The final episode of HBO's fascinating series airs on Wednesday night. It will show a different Capitals team than the one it started documenting in early December, culminating with an emotional 3-1 victory over the rival Penguins in front 68,111 fans at the home of the NFL's Pittsburgh Steelers.

"The scene was spectacular," said NHL commissioner Gary Bettman. "Somebody with one of the clubs was telling me that as they approached the stadium and they saw the lights on, it was just a spectacular sight. They got chills down their spine.

"It was one of the more amazing things they've been associated with in all their time in hockey."

In the eyes of NHL chief operating officer John Collins, the league overcame a couple major hurdles during the past month. Not only did it prove teams could open their doors and allow fans more access to the sport with the HBO series, it also showed that it could handle an outdoor game in less-than-ideal conditions.

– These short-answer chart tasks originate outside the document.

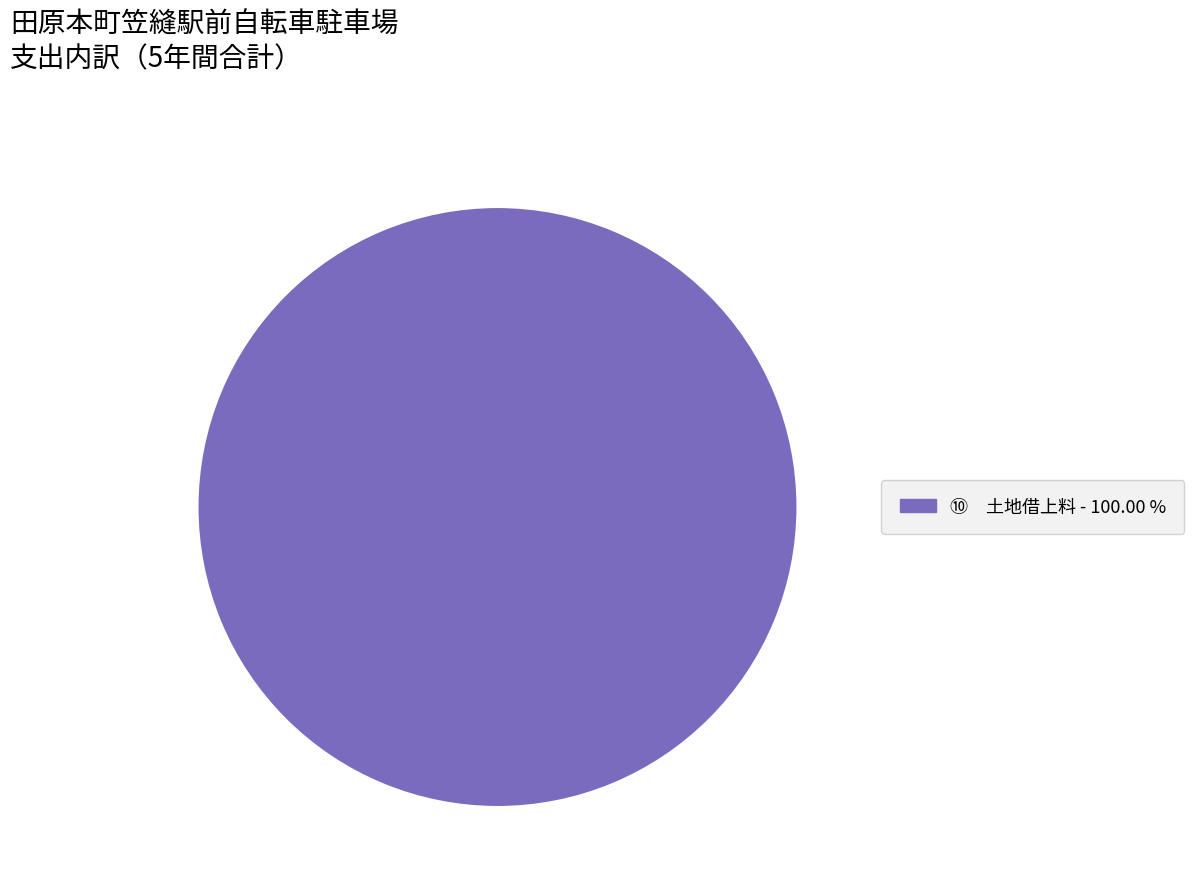

Does any single category account for the majority?

Yes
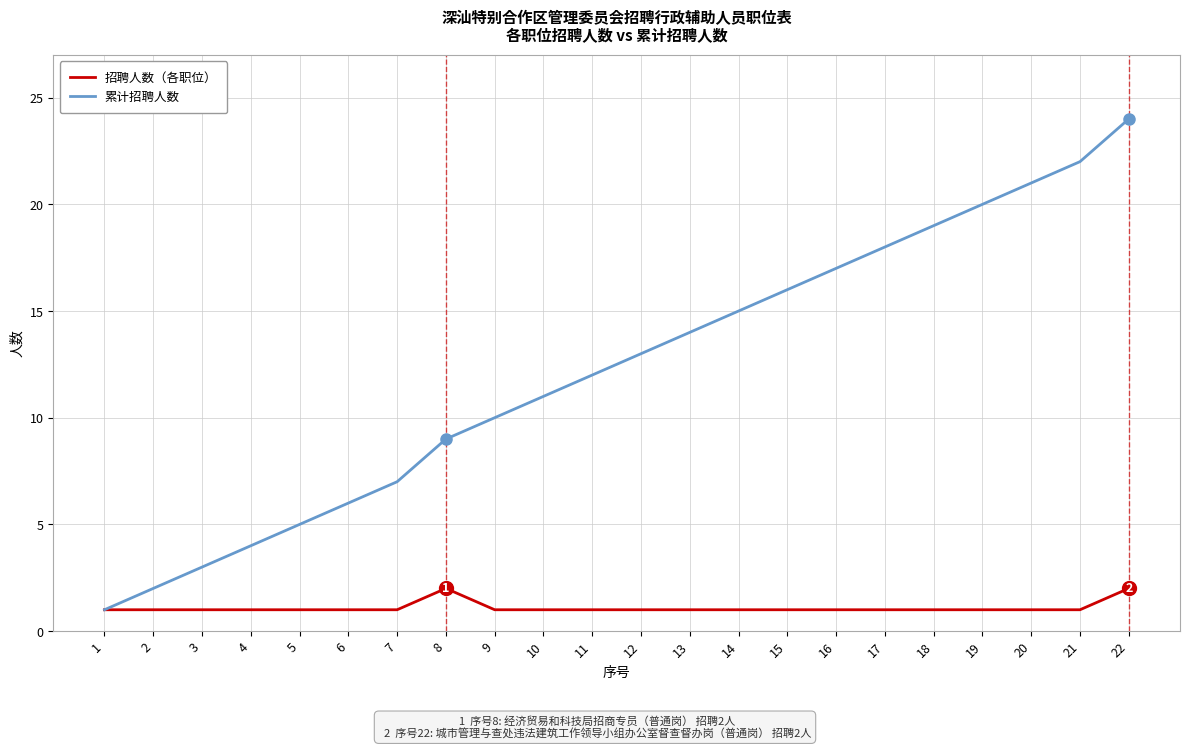

List the series in order of their peak value, highest first.

累计招聘人数, 招聘人数（各职位）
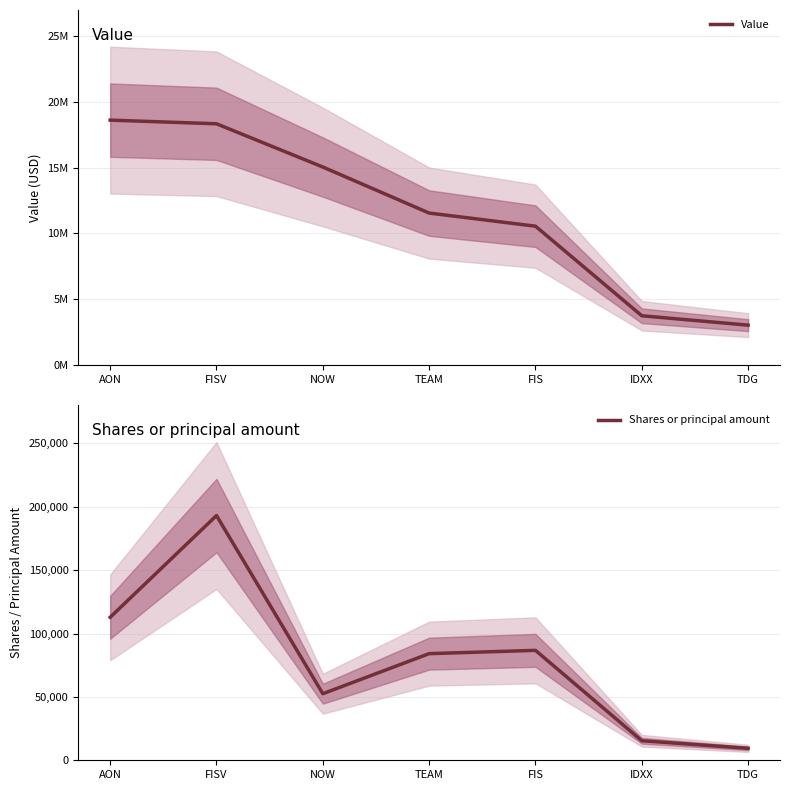

What is the approximate value of Value at TEAM?

11546000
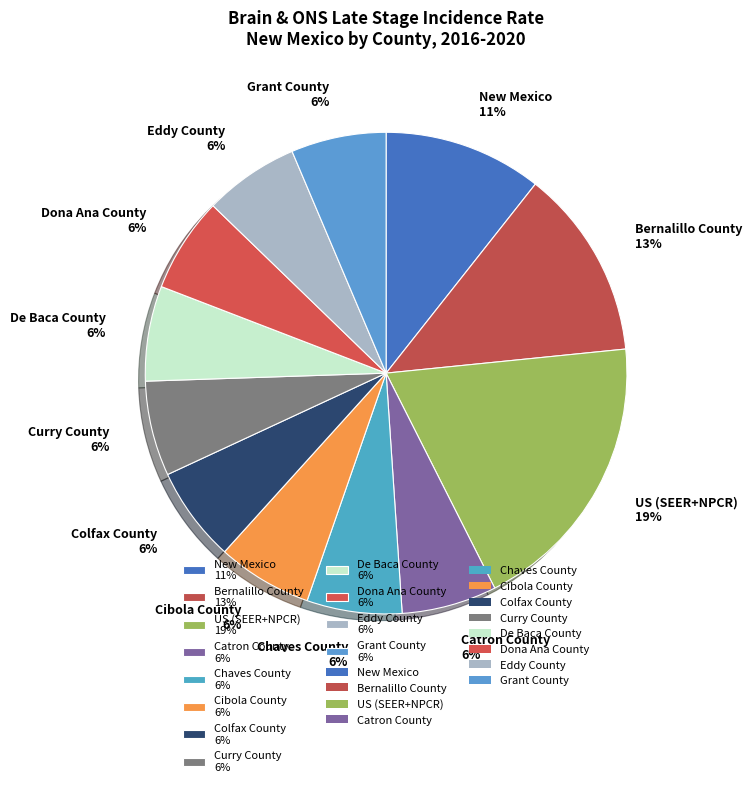

What percentage is the Bernalillo County slice, to the nearest percent?

13%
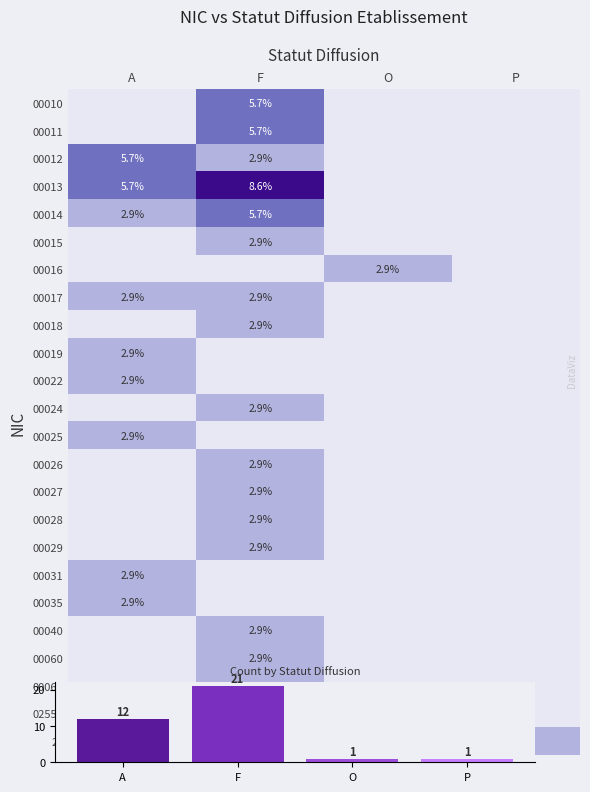

How many values in the 00011 series exceed 0?

1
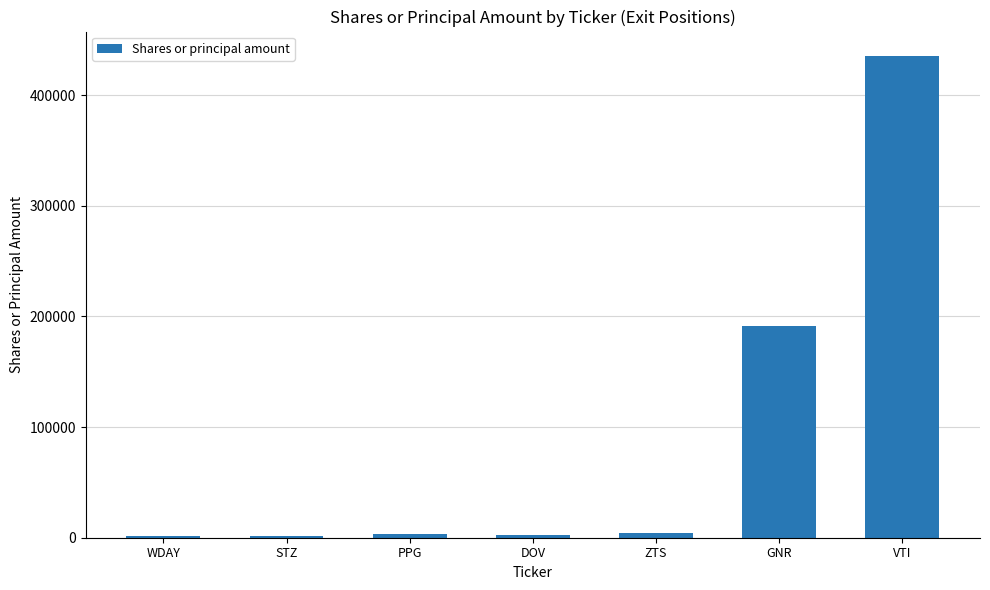

Between GNR and WDAY, which is larger?

GNR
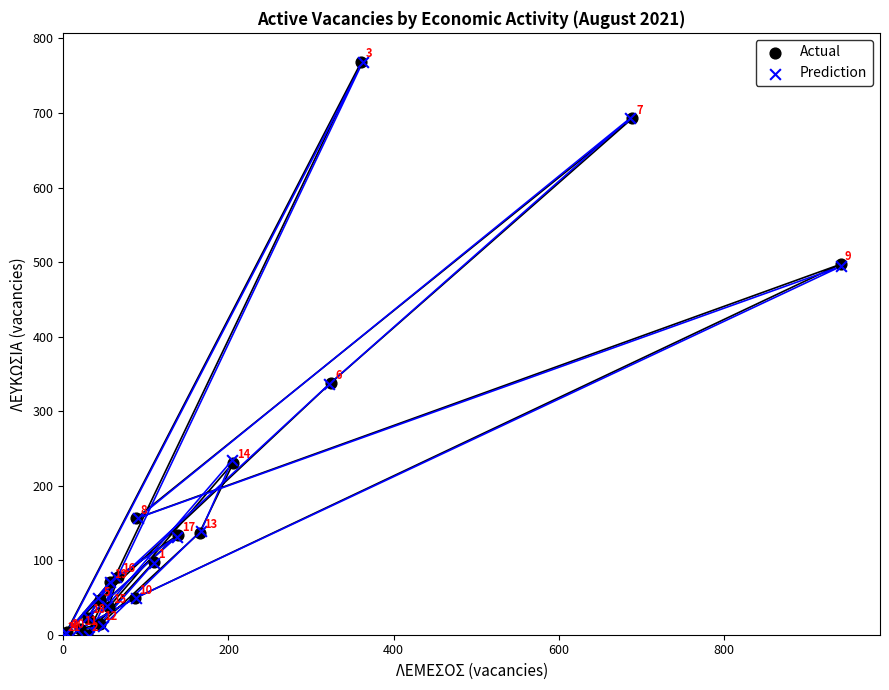

Which series contains the lowest Y value?

Prediction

Collins is the driving force behind both initiatives and was feeling pretty good about them while speaking in the bowels of Heinz Field a couple hours after the Winter Classic. Asked about the possibility of good TV ratings in prime time, he replied: "That would be the cherry on top of everything."

A big challenge facing the NHL is finding ways to continue creating compelling storylines and situations for the Winter Classic. There's no guarantee the game will be held on New Year's Day again next year because the league still has to negotiate new American TV contracts that will have a major bearing on the schedule. On top of that, Jan. 1 falls on a Sunday in 2012 and the NHL might be reluctant to put the event against a full schedule of NFL games - provided that league comes to a new labour agreement and plays next season.

It will be interesting to see if the NHL adds more outdoor games to its schedule in the future. A second one will be played this season at Calgary's McMahon Stadium on Feb. 20 and the list of interested teams in doing something similar is long.

Based on the success of HBO's 24/7 series, it's reasonable to expect that other NHL teams will soon open their doors for similar projects.